Saturday, 2 April 2016

In a devastated Turkish town, teenagers dream of joining the Kurdish guerrillas

A family walk by a vehicle, which was damaged during the clashes between security forces and Kurdish militants, in Baglar district in the Kurdish-dominated south-eastern city of Diyarbakir.

Ahmet, 21, walks past a house where a man is smearing wet concrete on a wall riddled with bullet holes. A young girl balances over a massive mine crater that scars the street, filled with debris and muddy water.
“Look what this war has done to the neighbourhood,” Ahmet says, greeting the girl with a nod. A member of the Civil Defence Units (YPS) – formerly known as the Patriotic Revolutionary Youth Movement (YDG-H) – Ahmet voices doubts about this new urban conflict in Turkey’s mainly Kurdish south-east. “I believe in autonomy, but these methods are wrong, they hurt us.”
Violence has escalated since a ceasefire between the government in Ankara and the outlawed Kurdistan Workers’ party (PKK) broke down last July, leaving a tentative three-year peace process in tatters and reviving a conflict that has cost more than 40,000 lives since it began in 1984.

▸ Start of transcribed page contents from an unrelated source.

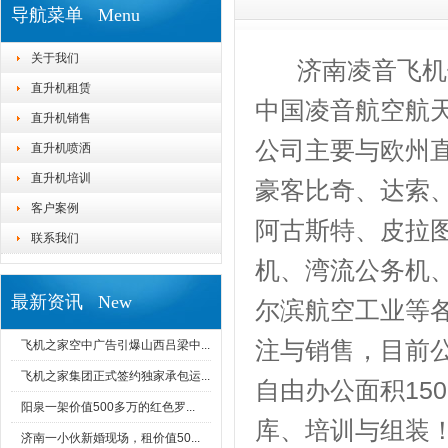
导航菜单 Menu
关于我们
济南凌音飞机
直升机租赁
中国凌音航空航
直升机销售
公司主要与欧州
直升机喷洒
直升机培训
豪客比奇、达索
客户案例
阿古斯特、皮拉
联系我们
机、湾流公务机
最新资讯 New
尔滨航空工业等
注与销售，目前
飞机之家空中广告引爆山西吕梁中...
飞机之家集团正式签约独家承包运...
自由办公面积15
阳泉一架价值500多万的红色罗...
库、培训与组装
济南一小伙新婚现场，租价值50...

“So many of my friends have died here,” says Ahmet, pointing vaguely at the narrow streets that now lie devastated. “Many of them were kids from Sur.” According to the Turkish general chief of staff, 279 militants were killed in the clashes in the central Sur district of Diyarbakir, as well as at least 60 soldiers and police officers. “Many believe they can take on the army, the Turkish state, because they carry a gun,” he says. “But the rich people don’t end up in the police or the army. It’s always the poor.”

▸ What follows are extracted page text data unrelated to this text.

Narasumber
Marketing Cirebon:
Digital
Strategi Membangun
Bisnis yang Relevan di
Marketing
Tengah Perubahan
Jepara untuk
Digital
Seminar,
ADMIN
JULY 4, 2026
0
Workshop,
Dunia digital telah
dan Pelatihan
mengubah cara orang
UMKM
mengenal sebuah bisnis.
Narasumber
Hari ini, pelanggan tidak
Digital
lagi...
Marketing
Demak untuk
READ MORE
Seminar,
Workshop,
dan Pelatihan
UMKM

In one of several attempts at self-rule in cities and towns across the region, activists announced local administrative autonomy for Sur in August last year. The government in Ankara responded with a violent crackdown, imposing blanket curfews on several towns, and Turkish security forces have deployed tanks and other heavy weaponry against armed Kurdish militants who have dug trenches and erected barricades.
Local residents are caught in the crossfire. According to a recent International Crisis Group report, at least 250 civilians are estimated to have been killed and more than 350,000 displaced. More curfews have been issued for the towns of Nusaybin, Sirnak and Yüksekova, where massive security operations are under way. The conflict reached the heart of the country when suicide bombers killed29 people in February, and another 37 in March in Ankara. The Kurdistan Freedom Falcons (Tak), a radical offshoot of the PKK, claimed responsibility for both bombings and vowed that attacks would continue in retaliation for security operations in the south-east.
In Sur, the military intervention officially came to an end on 10 March. The pro-government press declared victory, claiming that “Sur was cleansed of all terrorists”, but Aynur, a teacher in a primary school in central Diyarbakir, fears that the long-term costs of these operations will be high.
“The children feel totally disconnected from their country. They feel that the government sees them as enemies, not citizens,” she says. “Right now everyone is afraid, everyone is worried about staying alive. But once the dust will settle, in a year maybe or in two, fear will give way to anger.”
Those familiar with the region have long warned of a radicalisation among young Kurds in Turkey. Seraffetin Elçi, a well-known Kurdish politician originally from Cizre, who died in 2012, spoke of “tempest children” when describing this coming, angrier generation.
“We are the last generation with whom you can find a solution [to the Kurdish issue],” he told a parliamentary commission only months before his death. “After us comes one so angry that it will be difficult for them to make peace with the Turks, because … that generation sees Turks only as the gendarme, the police, the prosecutor, the judge, as those that beat them up and oppress them.”
Aynur agrees. In her class, she says, all the children sympathise with the Kurdish militants of the PKK’s youth wing, the YPS, who are fighting government forces in the cities. Names of fighters appear as admiring doodles on notebooks, and during breaks children imitate the “defence” of a “barricade” in the yard.